Text shown START

Submitted by Fred Patten, Furry’s favorite historian and reviewer.

The Art of Racing in the Rain; A Novel, by Garth Stein
NYC, HarperCollinsPublishers/Harper, May 2008, hardcover $23.95 (321 [+ 1] pages), Kindle $9.99.

“Gestures are all that I have; sometimes they must be grand in nature. And when I occasionally step over the line and into the world of the melodramatic, it is what I must do in order to communicate clearly and effectively. In order to make my point understood without question. I have no words I can rely on because, much to my dismay, my tongue was designed long and flat and loose, and therefore, is a horribly ineffective tool for pushing food around my mouth while chewing, and an even less effective tool for making clever and complicated polysyllabic sounds that can be linked together to form sentences. And that’s why I’m here now waiting for Denny to come home – he should be here soon – lying on the cool tiles of the kitchen floor in a puddle of my own urine.” (p. 1)

The narrator is Enzo, a mixed-breed retriever, the pet dog of Denny Swift, a human retired racecar driver. Enzo is dying of canine old age, but he is looking forward eagerly to his death. He has educated himself by watching television with Denny, and has accepted a documentary on Mongolian belief in reincarnation as reality. He believes that when he dies as a dog, he will be reborn as a human and will become Denny’s best friend.

The novel is Enzo’s autobiography.

“I remember the heat on the day I left the farm. Every day was hot in Spangle, and I thought the world was just a hot place because I never knew what cold was about. I had never seen rain, didn’t know much about water. Water was the stuff in the buckets that the older dogs drank, and it was the stuff the alpha man sprayed out of the hose and into the faces of dogs who might want to pick a fight. But the day Denny arrived was exceptionally hot. My littermates and I were tussling around like we always did, and a hand reached into the pile and found my scruff and suddenly I was dangling high in the air.

Text shown END
Material shown START

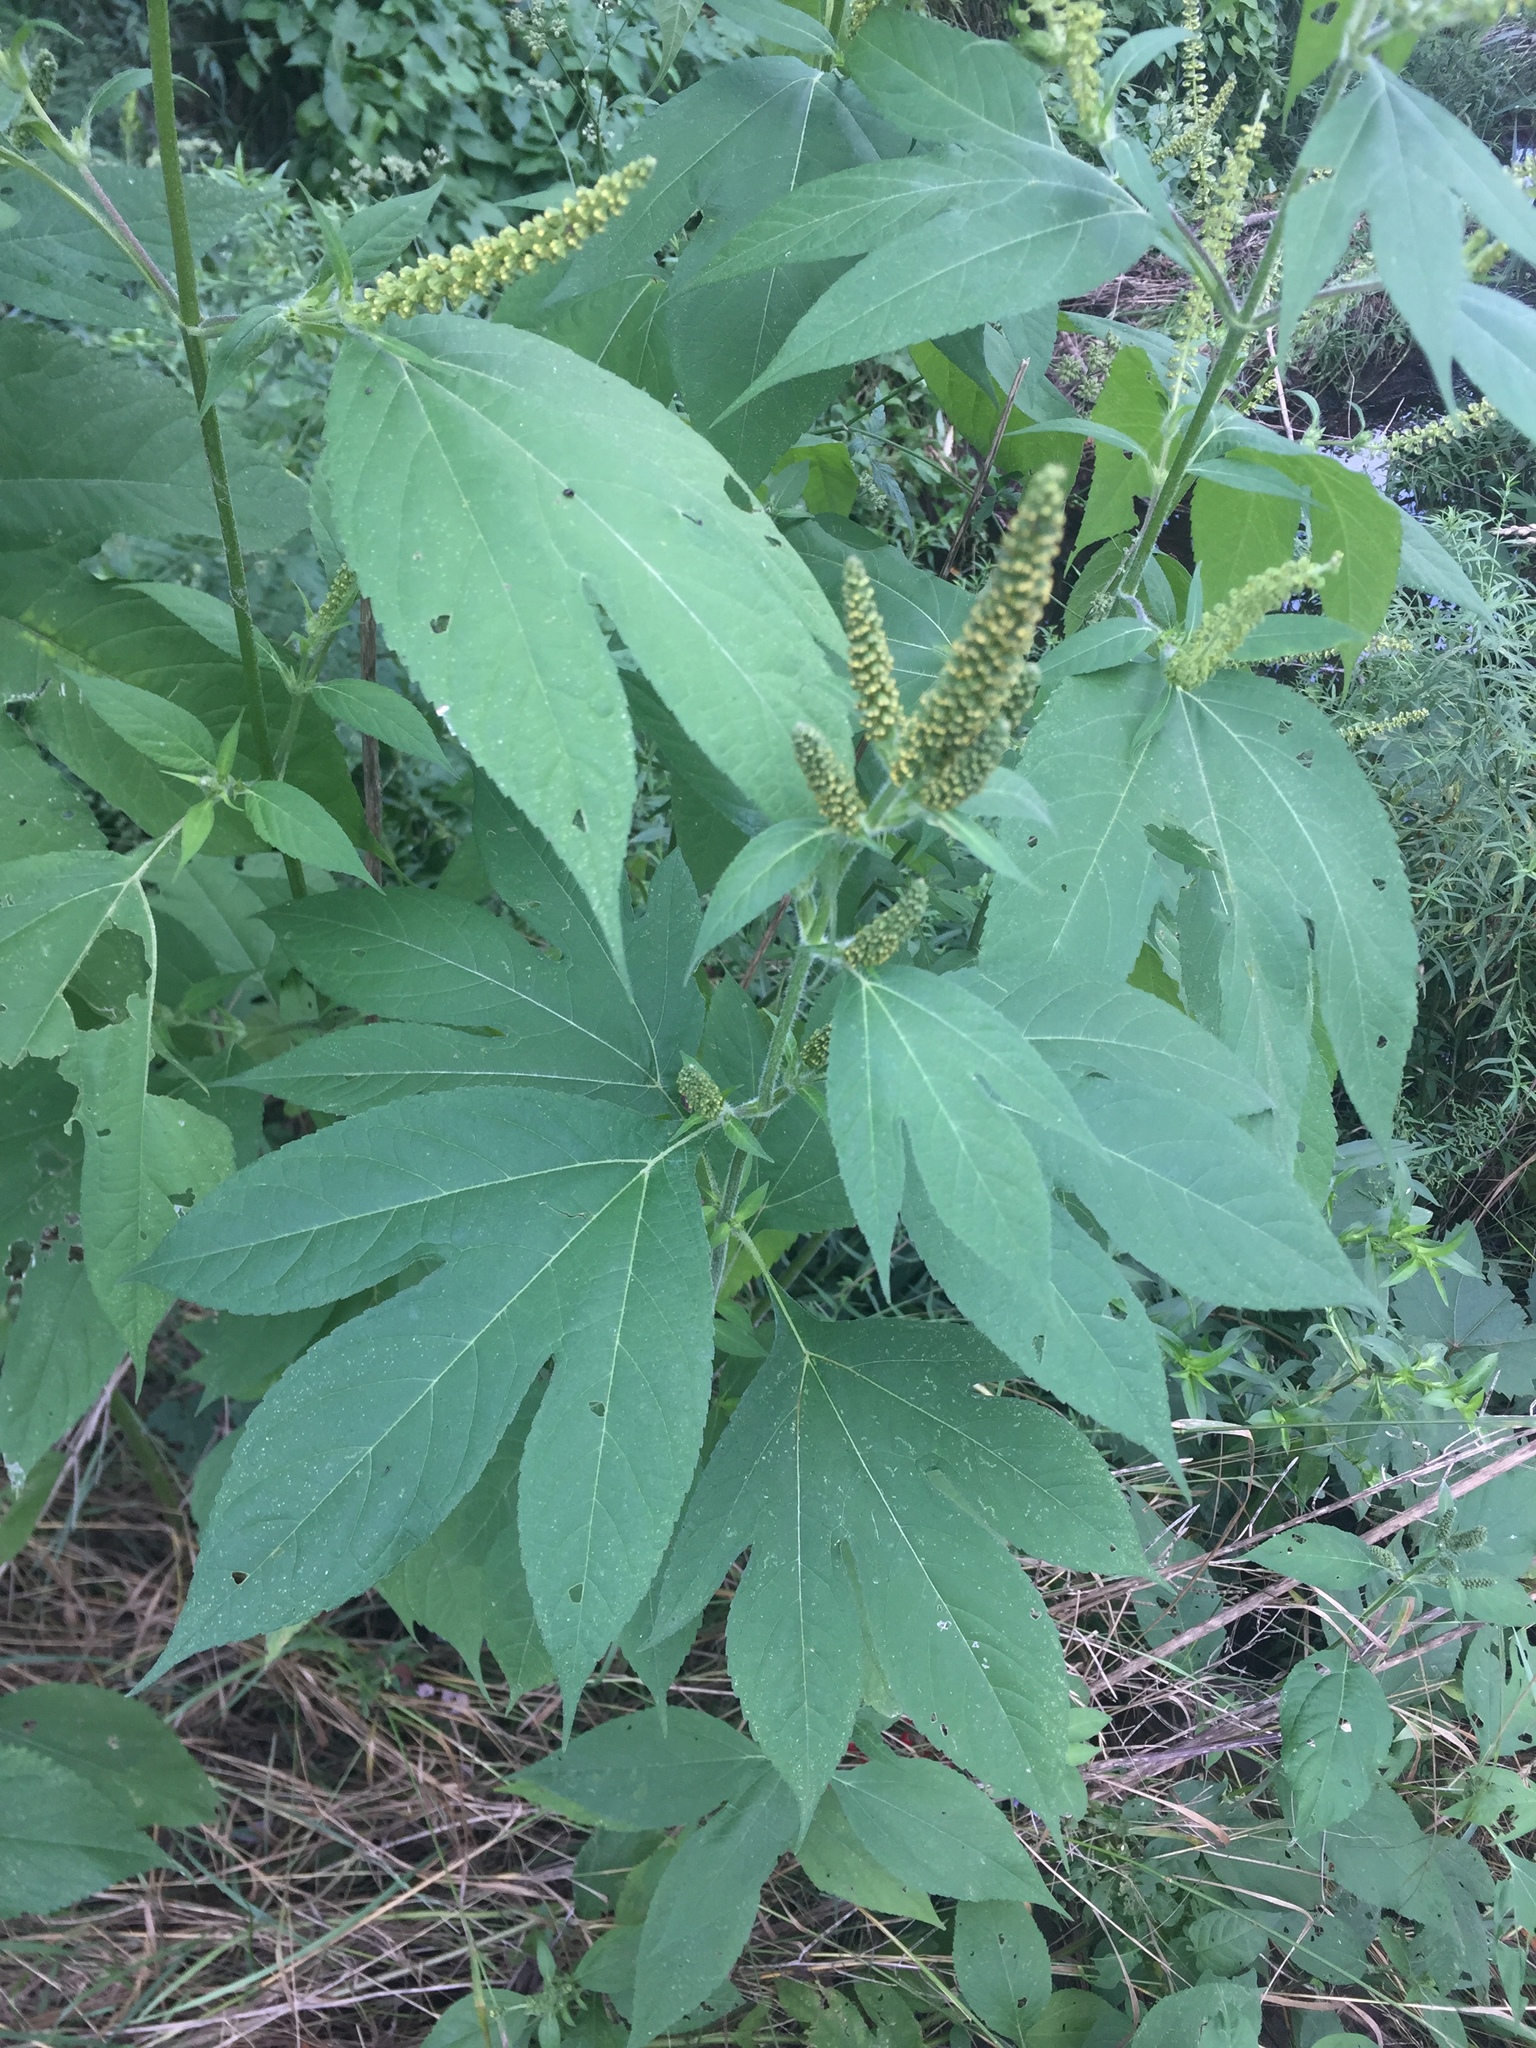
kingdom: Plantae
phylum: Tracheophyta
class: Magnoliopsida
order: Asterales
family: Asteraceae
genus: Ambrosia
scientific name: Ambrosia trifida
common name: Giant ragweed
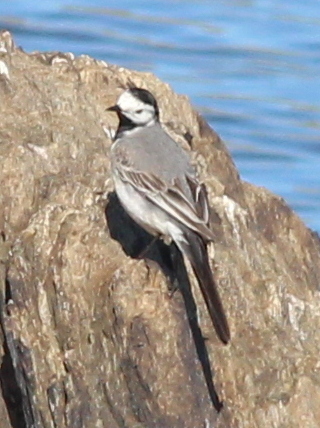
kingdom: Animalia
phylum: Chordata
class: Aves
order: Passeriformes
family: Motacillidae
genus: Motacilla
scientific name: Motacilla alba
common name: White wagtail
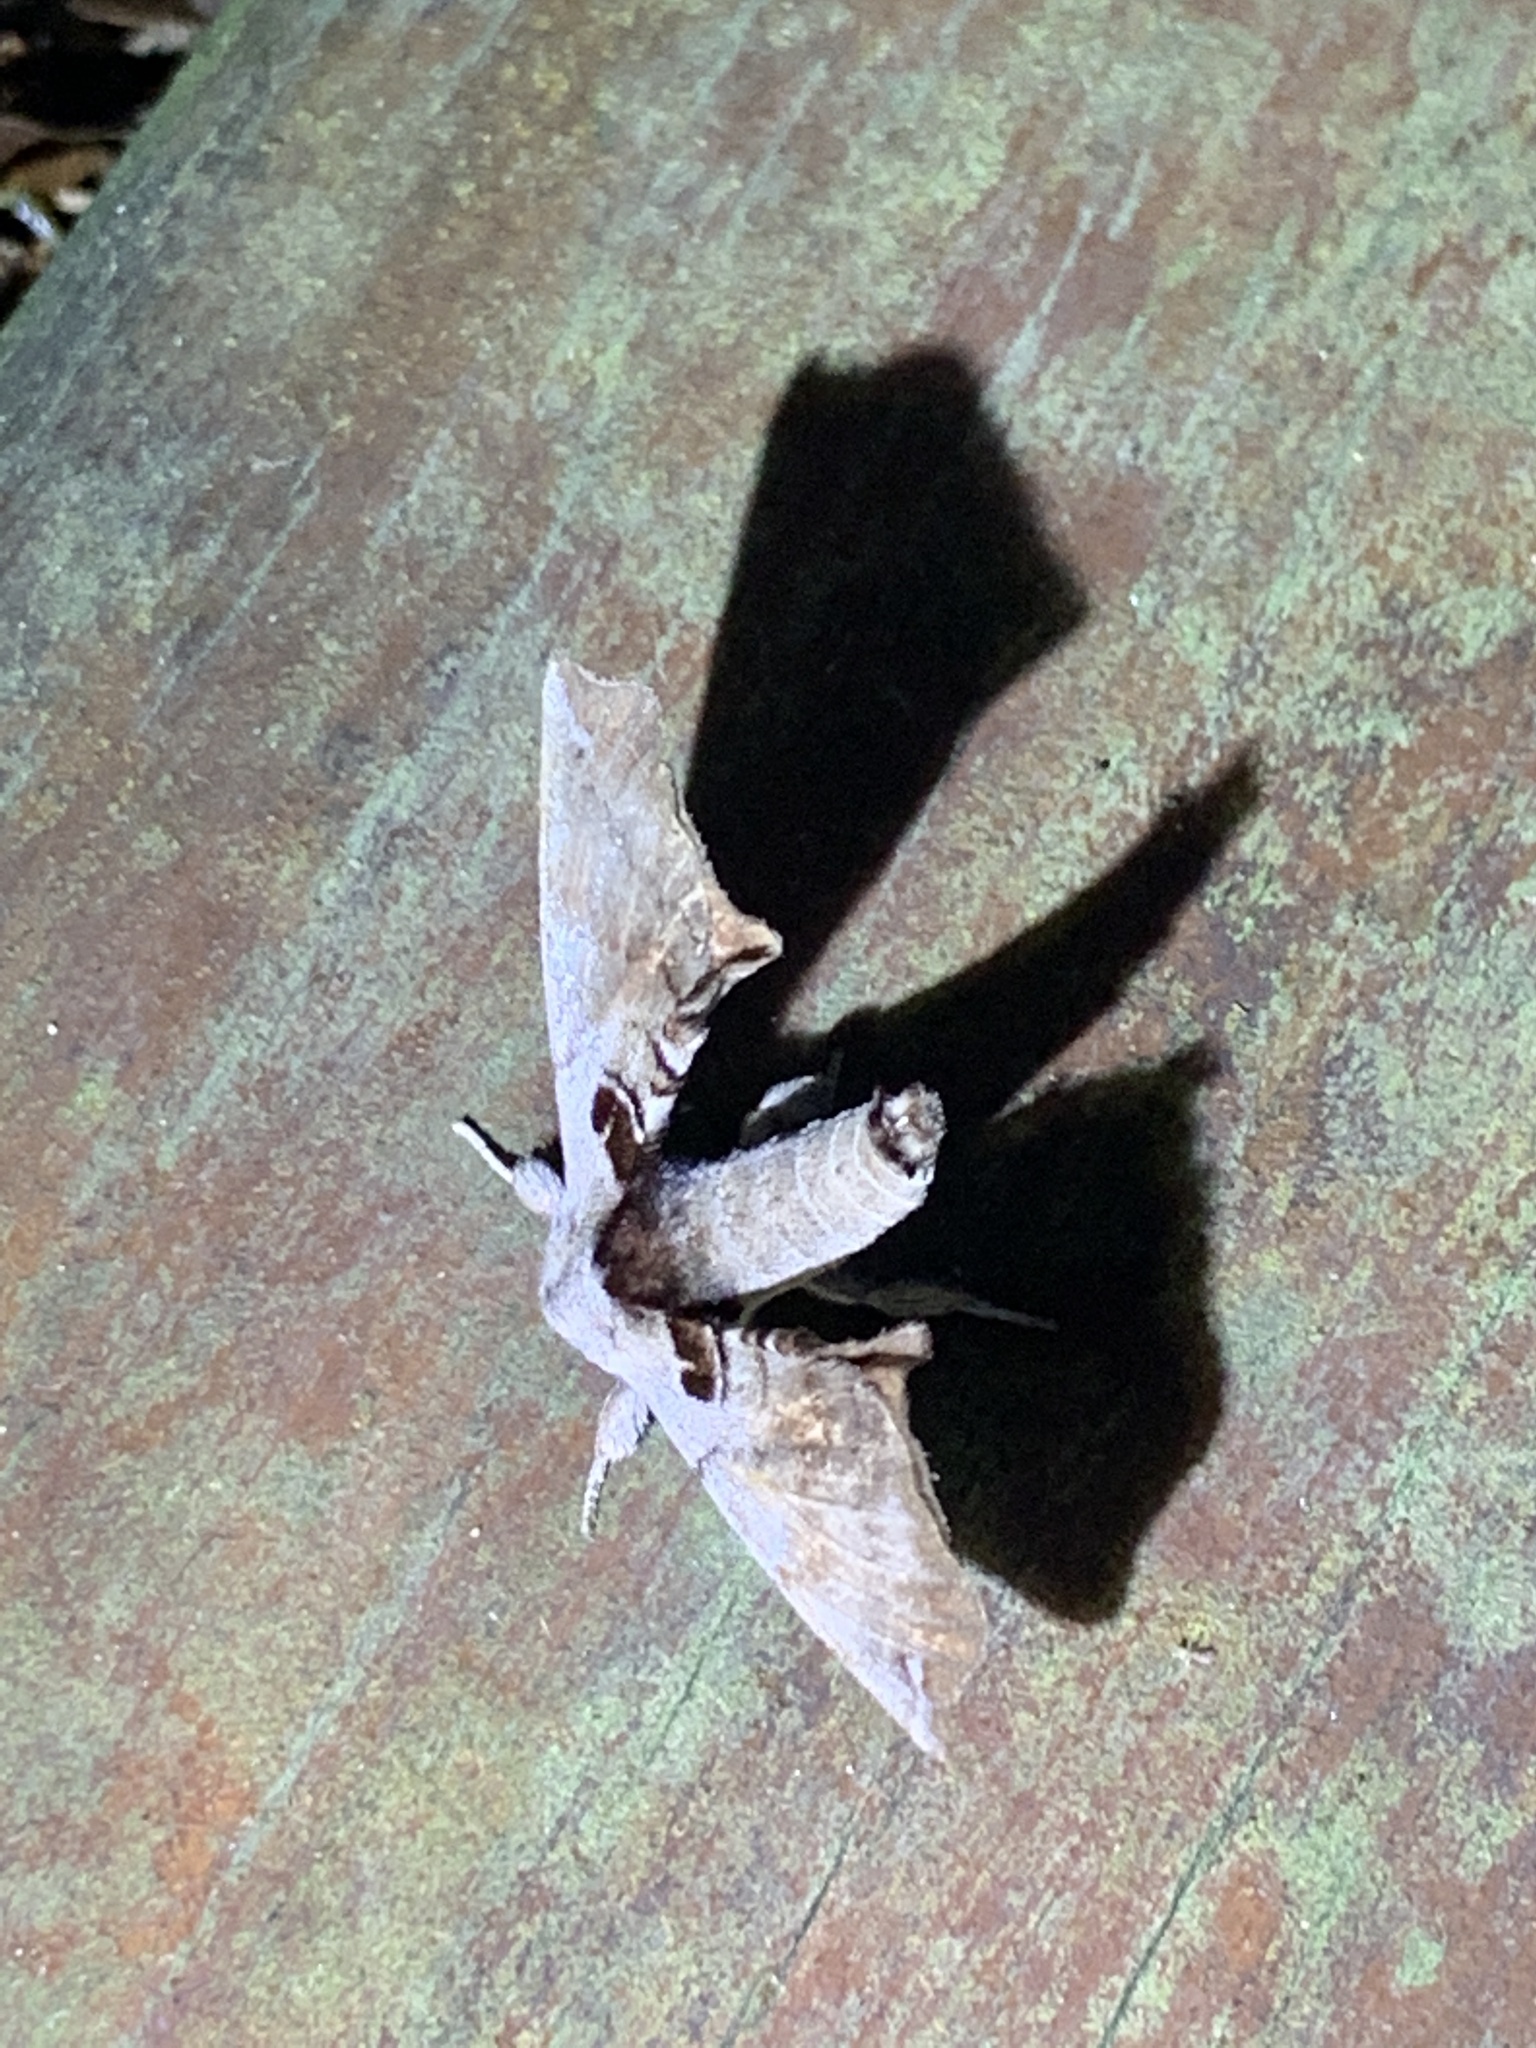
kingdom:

Material shown END

• About this exercise
Transcribe everything from "The Art of Racing" down to "pages), Kindle $9.99." in the book review above.

• Answer space
The Art of Racing in the Rain; A Novel, by Garth Stein
NYC, HarperCollinsPublishers/Harper, May 2008, hardcover $23.95 (321 [+ 1] pages), Kindle $9.99.